鉴于二维基础图像模型能够生成高保真度输出的卓越能力，我们探究了一个根本性问题：二维基础图像模型是否天然具备三维世界建模能力？为解答此问题，我们系统评估了多种前沿图像生成模型与视觉语言模型在三维世界合成任务上的表现。为挖掘并衡量其潜在的隐式三维能力，我们提出一种智能体框架以促进三维世界生成。该方法采用多智能体架构：基于视觉语言模型的导演模块负责构建提示词指导图像合成，生成器负责合成新视角图像，而采用视觉语言模型的双步验证器则从二维图像和三维重建空间对生成帧进行评估与筛选。关键的是，我们证明该智能体方法能实现连贯稳健的三维重建，生成可通过新视角渲染进行探索的输出场景。通过对多种基础模型的大规模实验，我们证实二维模型确实内蕴对三维世界的理解能力。通过利用这种认知，我们的方法成功合成了具有广阔空间感、真实感且三维一致的世界。

English

Given the remarkable ability of 2D foundation image models to generate high-fidelity outputs, we investigate a fundamental question: do 2D foundation image models inherently possess 3D world model capabilities? To answer this, we systematically evaluate multiple state-of-the-art image generation models and Vision-Language Models (VLMs) on the task of 3D world synthesis. To harness and benchmark their potential implicit 3D capability, we propose an agentic framing to facilitate 3D world generation. Our approach employs a multi-agent architecture: a VLM-based director that formulates prompts to guide image synthesis, a generator that synthesizes new image views, and a VLM-backed two-step verifier that evaluates and selectively curates generated frames from both 2D image and 3D reconstruction space.
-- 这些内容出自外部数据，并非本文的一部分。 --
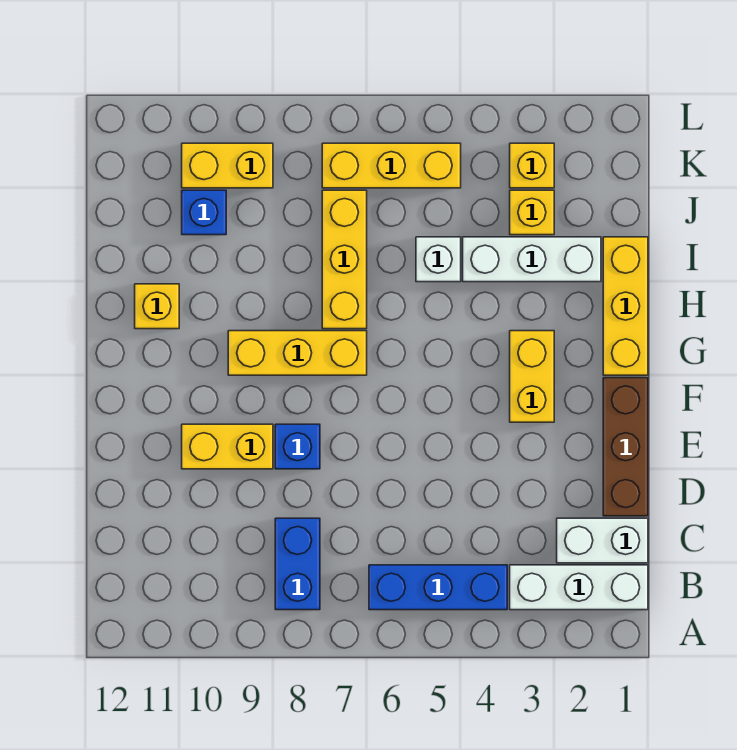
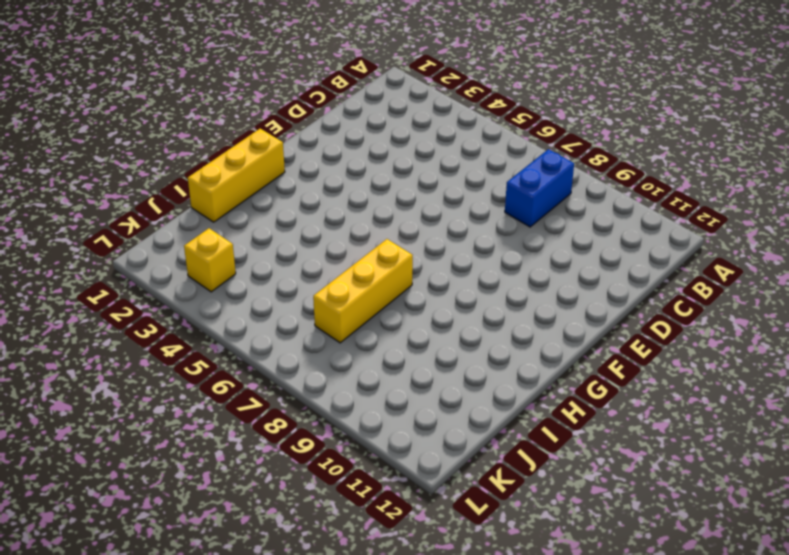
none -> white 1x3 brick [510,565,648,610]
none -> blue 1x3 brick [369,565,507,610]
none -> white 1x2 brick [557,518,648,563]

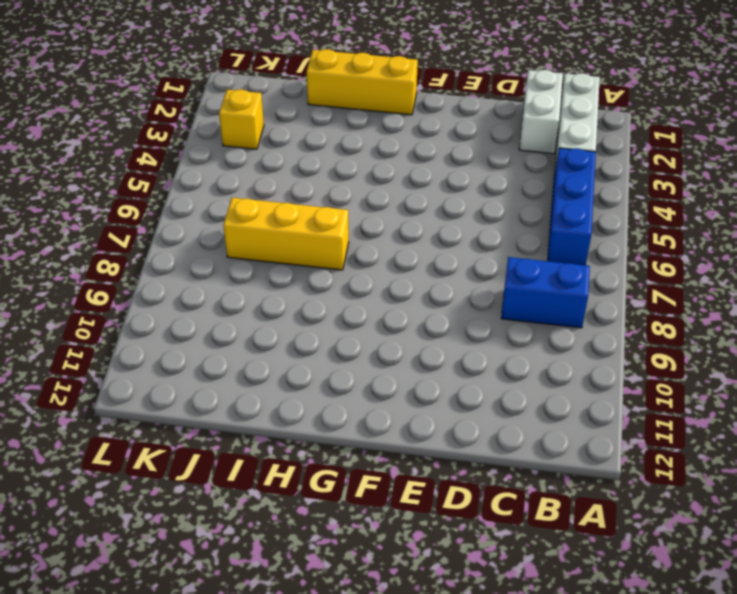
none -> brown 1x3 brick [603,378,648,516]
none -> blue 1x1 brick [275,424,320,469]
none -> yellow 1x2 brick [182,424,273,469]

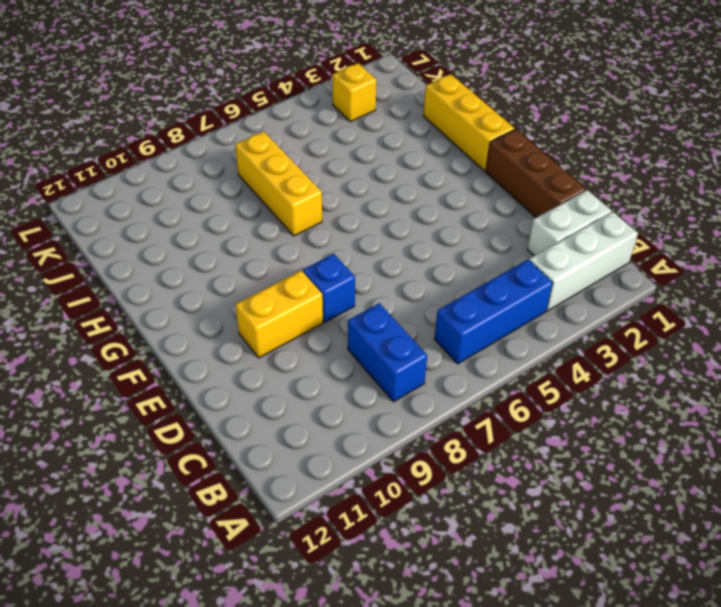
none -> yellow 1x2 brick [510,331,554,422]
none -> yellow 1x3 brick [228,331,367,375]
none -> yellow 1x1 brick [135,284,179,329]

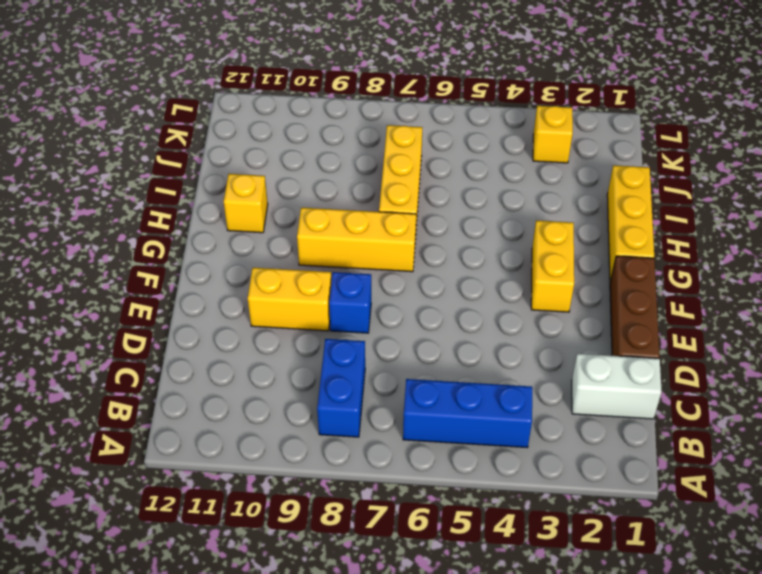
none -> white 1x3 brick [510,565,648,610]
none -> white 1x3 brick [463,237,601,282]
none -> white 1x1 brick [416,237,461,282]

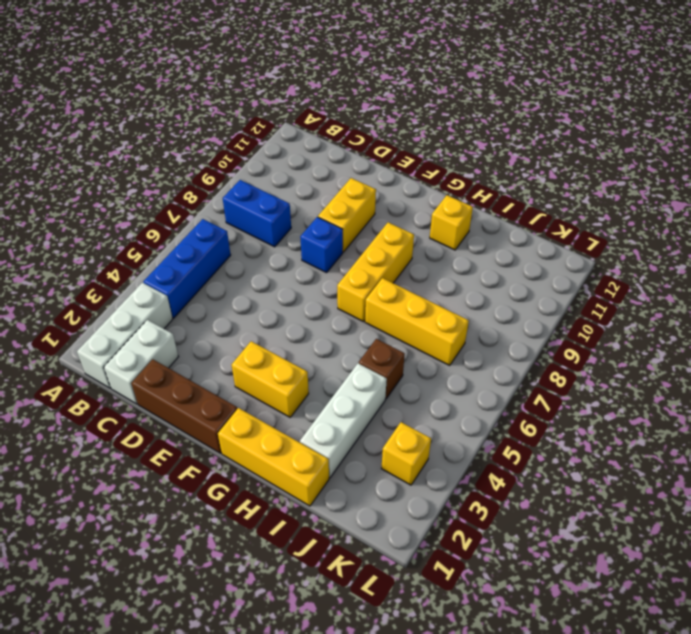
brown 1x1 brick [359,339,405,399] -> white 1x1 brick [416,237,461,282]
none -> yellow 1x1 brick [510,190,554,235]
none -> blue 1x1 brick [182,190,226,235]
none -> yellow 1x3 brick [322,143,461,188]

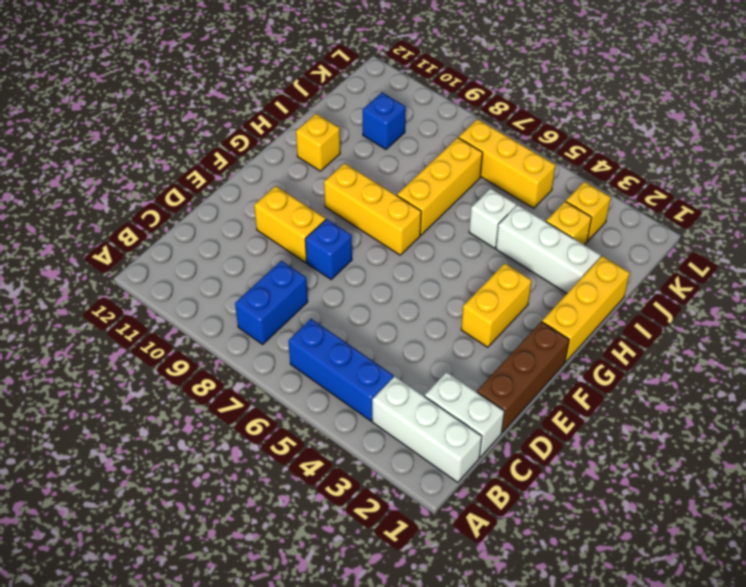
none -> yellow 1x2 brick [182,143,273,188]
Crucially, we demonstrate that our agentic approach provides coherent and robust 3D reconstruction, producing output scenes that can be explored by rendering novel views. Through extensive experiments across various foundation models, we demonstrate that 2D models do indeed encapsulate a grasp of 3D worlds. By exploiting this understanding, our method successfully synthesizes expansive, realistic, and 3D-consistent worlds.